● **Information provided**
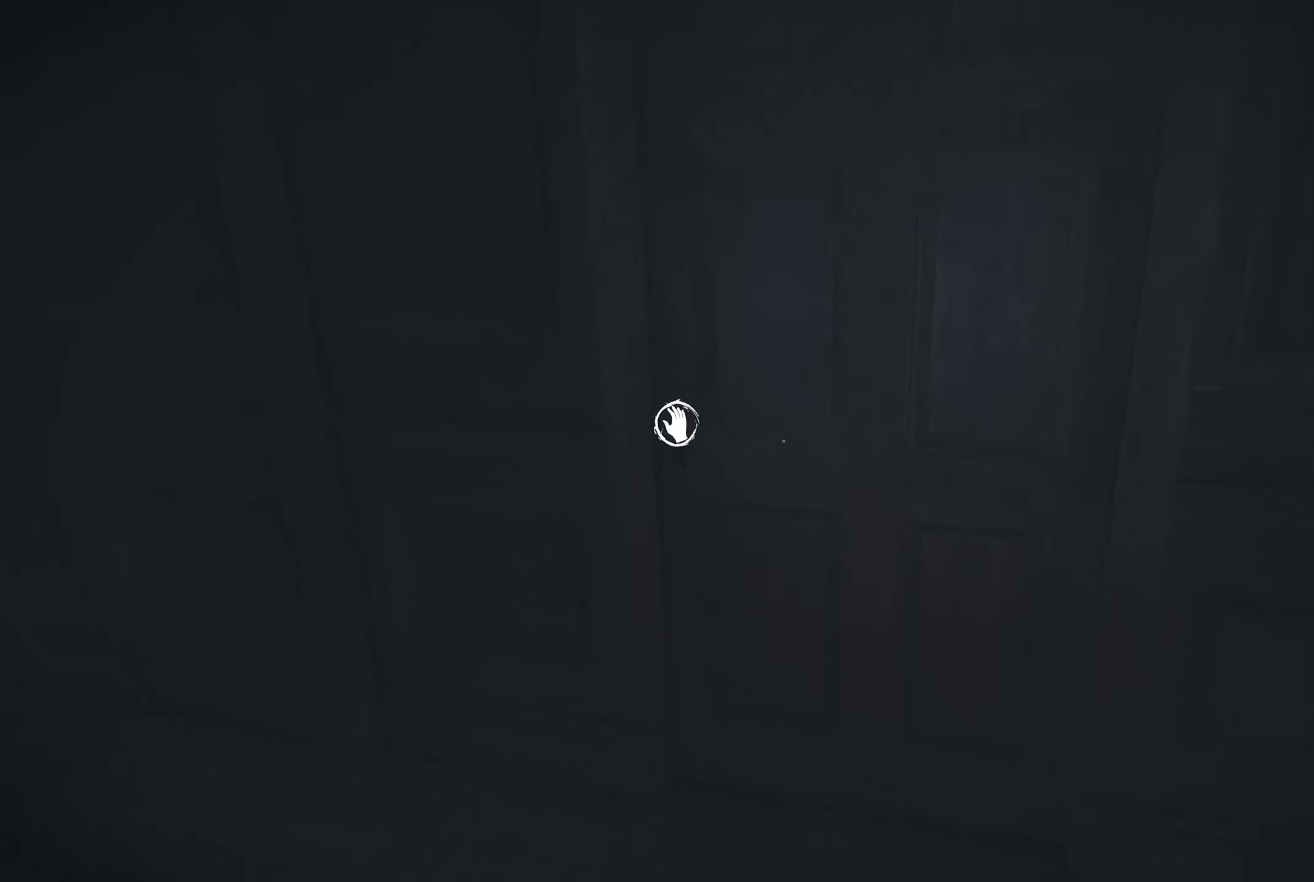
{"buttons": ["R2"], "left_stick": "up", "right_stick": "right", "events": [[17, "left_stick", "up"], [133, "L2", "up"], [183, "R2", "down"], [217, "left_stick", "center"], [217, "right_stick", "right"], [483, "left_stick", "up"]]}
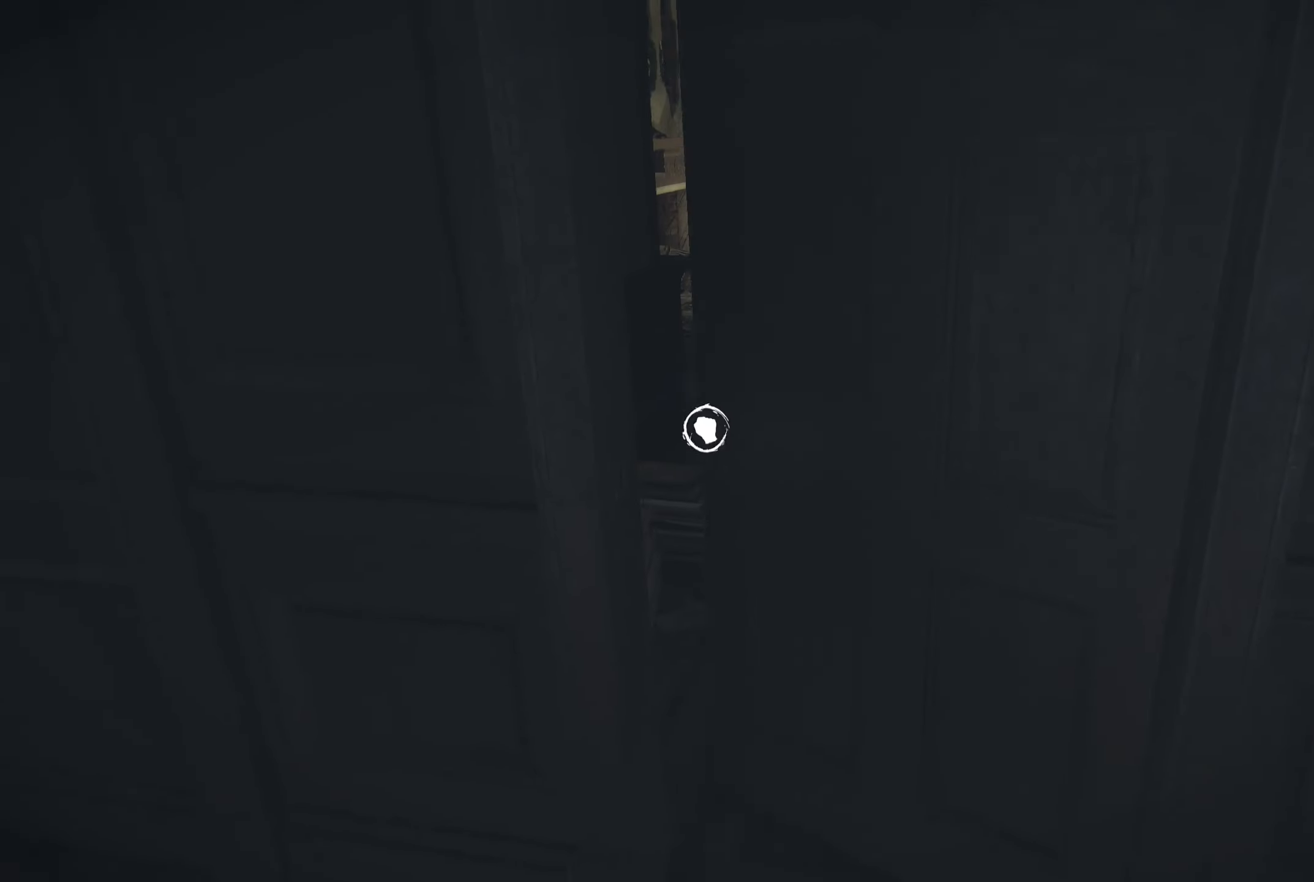
{"buttons": ["L2"], "left_stick": "up", "right_stick": "center", "events": [[67, "L2", "down"], [67, "R2", "up"], [67, "right_stick", "center"]]}
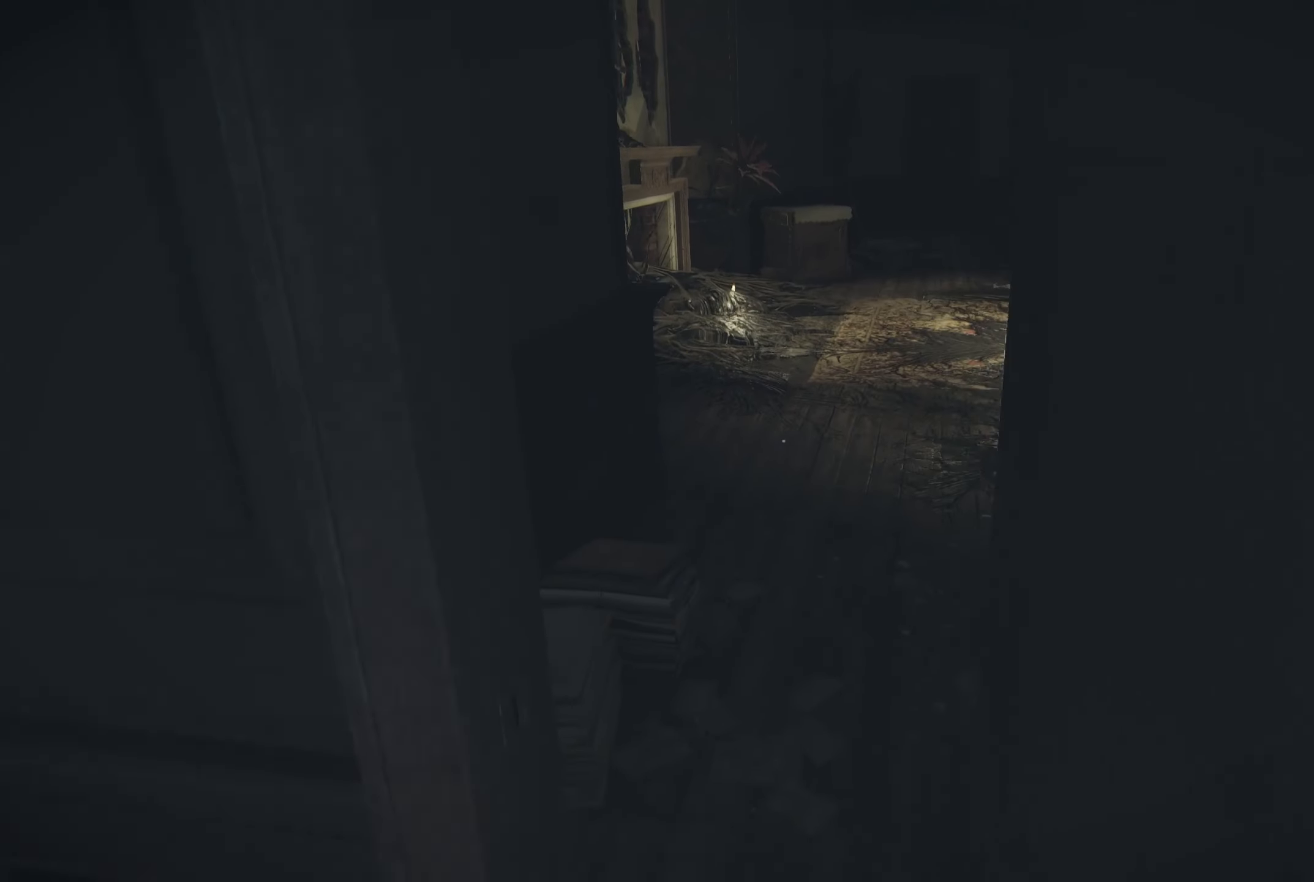
{"buttons": ["L2"], "left_stick": "up", "right_stick": "up-right", "events": [[484, "right_stick", "up-right"]]}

● **Activity**
When you repeat the material above, keep every word exact and leave out the pictures.

● **Response**
{"buttons": ["R2"], "left_stick": "up", "right_stick": "right", "events": [[17, "left_stick", "up"], [133, "L2", "up"], [183, "R2", "down"], [217, "left_stick", "center"], [217, "right_stick", "right"], [483, "left_stick", "up"]]}
{"buttons": ["L2"], "left_stick": "up", "right_stick": "center", "events": [[67, "L2", "down"], [67, "R2", "up"], [67, "right_stick", "center"]]}
{"buttons": ["L2"], "left_stick": "up", "right_stick": "up-right", "events": [[484, "right_stick", "up-right"]]}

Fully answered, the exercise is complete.